2) L'état des lieux global en matière de déforestation, surtout dans les pays partenaires de la coopération belge au développement, est suivi de près, entre autres au travers des différents rapports internationaux en la matière (FAO, FNUF, WWF…). Il en ressort que la déforestation se poursuit par la transformation de zones boisées en terres cultivables, en pâturages et en zones urbaines. La dégradation des forêts progresse également, pas uniquement à cause de pratiques d'abattages illégales d'arbres, mais également en raison de la transformation de forêts en plantations (par exemple: la forêt tropicale en plantations de palmiers à huile) qui a entraîné une sérieuse baisse de la biodiversité. Ces évolutions, en particulier dans les pays partenaires, sont suivies de près par mon administration, et en particulier par les attachés de la coopération au développement.

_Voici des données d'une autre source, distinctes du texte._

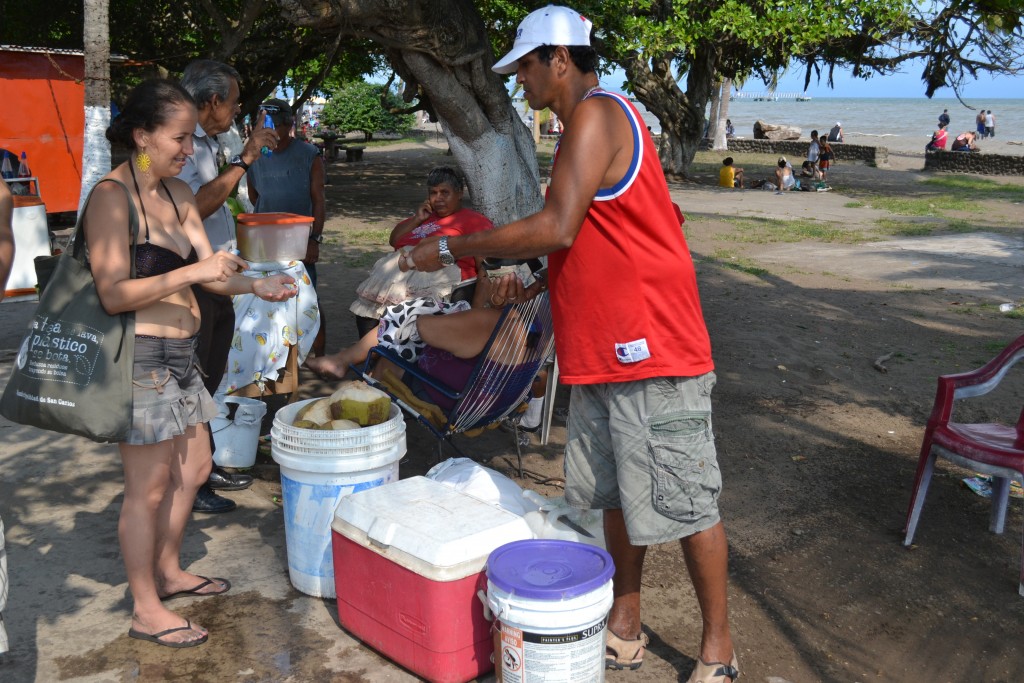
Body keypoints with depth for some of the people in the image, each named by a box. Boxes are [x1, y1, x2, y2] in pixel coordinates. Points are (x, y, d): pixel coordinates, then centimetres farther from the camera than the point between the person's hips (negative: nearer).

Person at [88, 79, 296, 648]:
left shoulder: (178, 193, 10)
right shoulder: (111, 196, -15)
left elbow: (210, 273, 8)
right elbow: (113, 294, -20)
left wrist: (256, 284, -10)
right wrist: (193, 272, -25)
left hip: (180, 354, 9)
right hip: (139, 358, -9)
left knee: (194, 468, 18)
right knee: (150, 485, 2)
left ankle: (168, 570, 39)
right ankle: (146, 610, 18)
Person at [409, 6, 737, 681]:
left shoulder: (596, 113, -13)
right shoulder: (594, 121, 19)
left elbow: (557, 228, -23)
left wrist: (454, 249, -14)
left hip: (651, 349, -10)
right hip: (604, 349, 11)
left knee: (685, 504, 1)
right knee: (616, 496, 16)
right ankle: (625, 626, 31)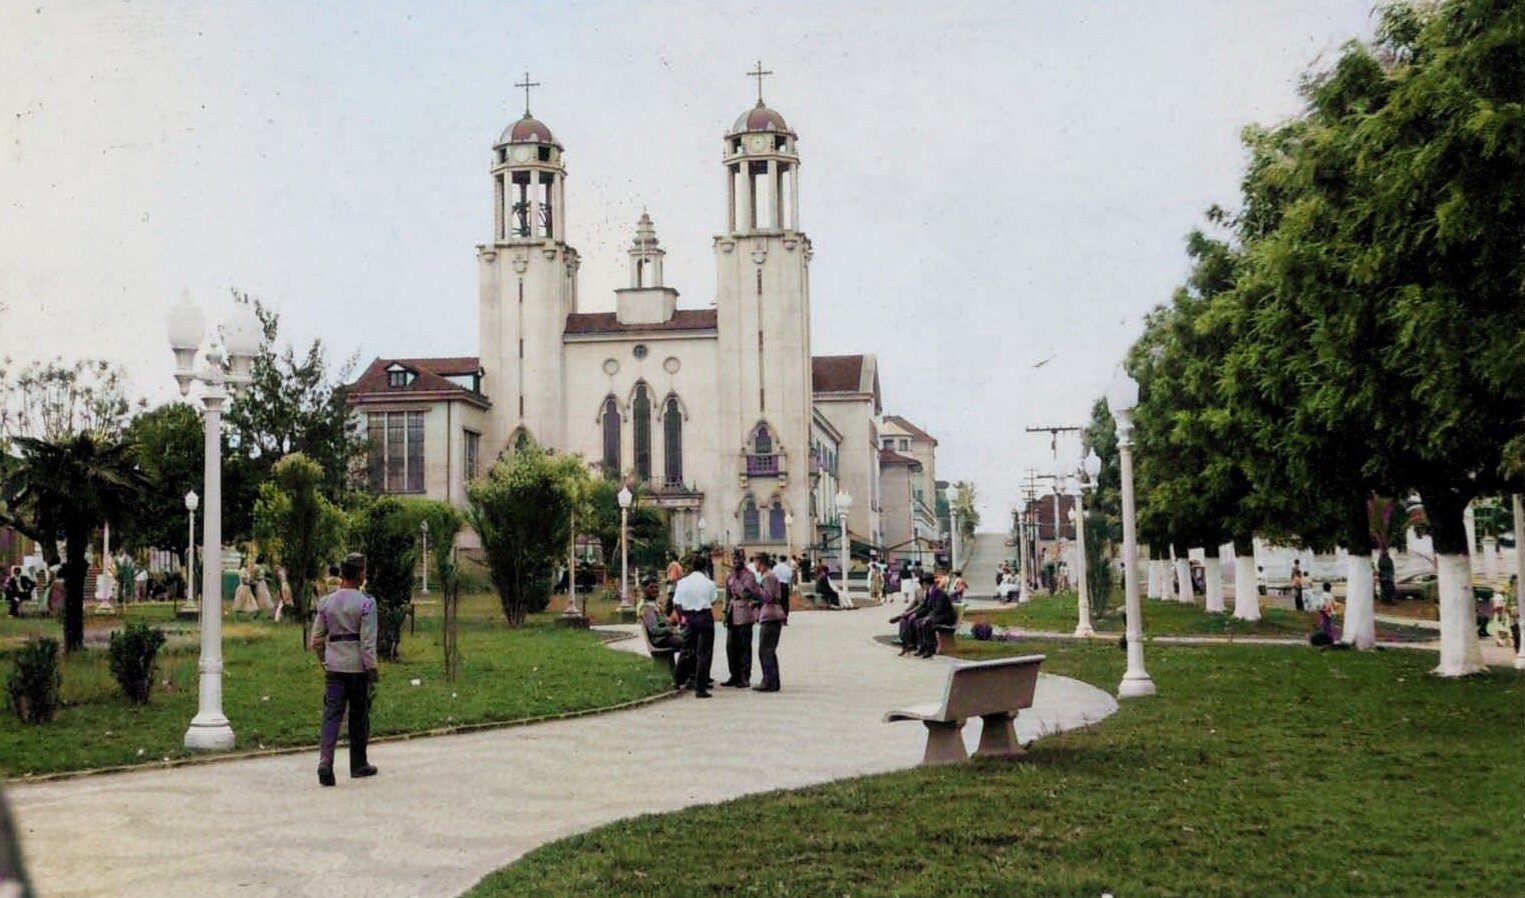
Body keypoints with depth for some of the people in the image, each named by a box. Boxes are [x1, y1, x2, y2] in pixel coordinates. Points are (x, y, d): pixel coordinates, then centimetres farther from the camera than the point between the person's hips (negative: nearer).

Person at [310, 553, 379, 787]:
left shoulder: (326, 602, 7)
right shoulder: (365, 603, -9)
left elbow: (316, 639, 10)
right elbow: (368, 640, -14)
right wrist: (372, 668, -9)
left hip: (333, 666, 3)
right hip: (358, 666, -3)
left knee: (332, 714, 0)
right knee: (359, 716, 9)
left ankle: (325, 762, -18)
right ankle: (358, 765, 19)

3) Il n’y a pas qu’un seul programme REDD ; plusieurs programmes de l’ONU, des banques de développement, des agences de développement bilatérales et des pays en voie de développement riches en forêts entreprennent des activités et des programmes basés sur les principes de REDD. Une partie de la contribution belge à la mise en œuvre rapide (dix millions d’euros) a été dépensée à la gestion forestière durable à travers le programme Sustainable Forest Management du GEF. Cette contribution a été payée au budget de la DGD de 2010. Au sujet de la contribution belge de 2011 à la mise en œuvre rapide, aucune décision n’a encore été prise.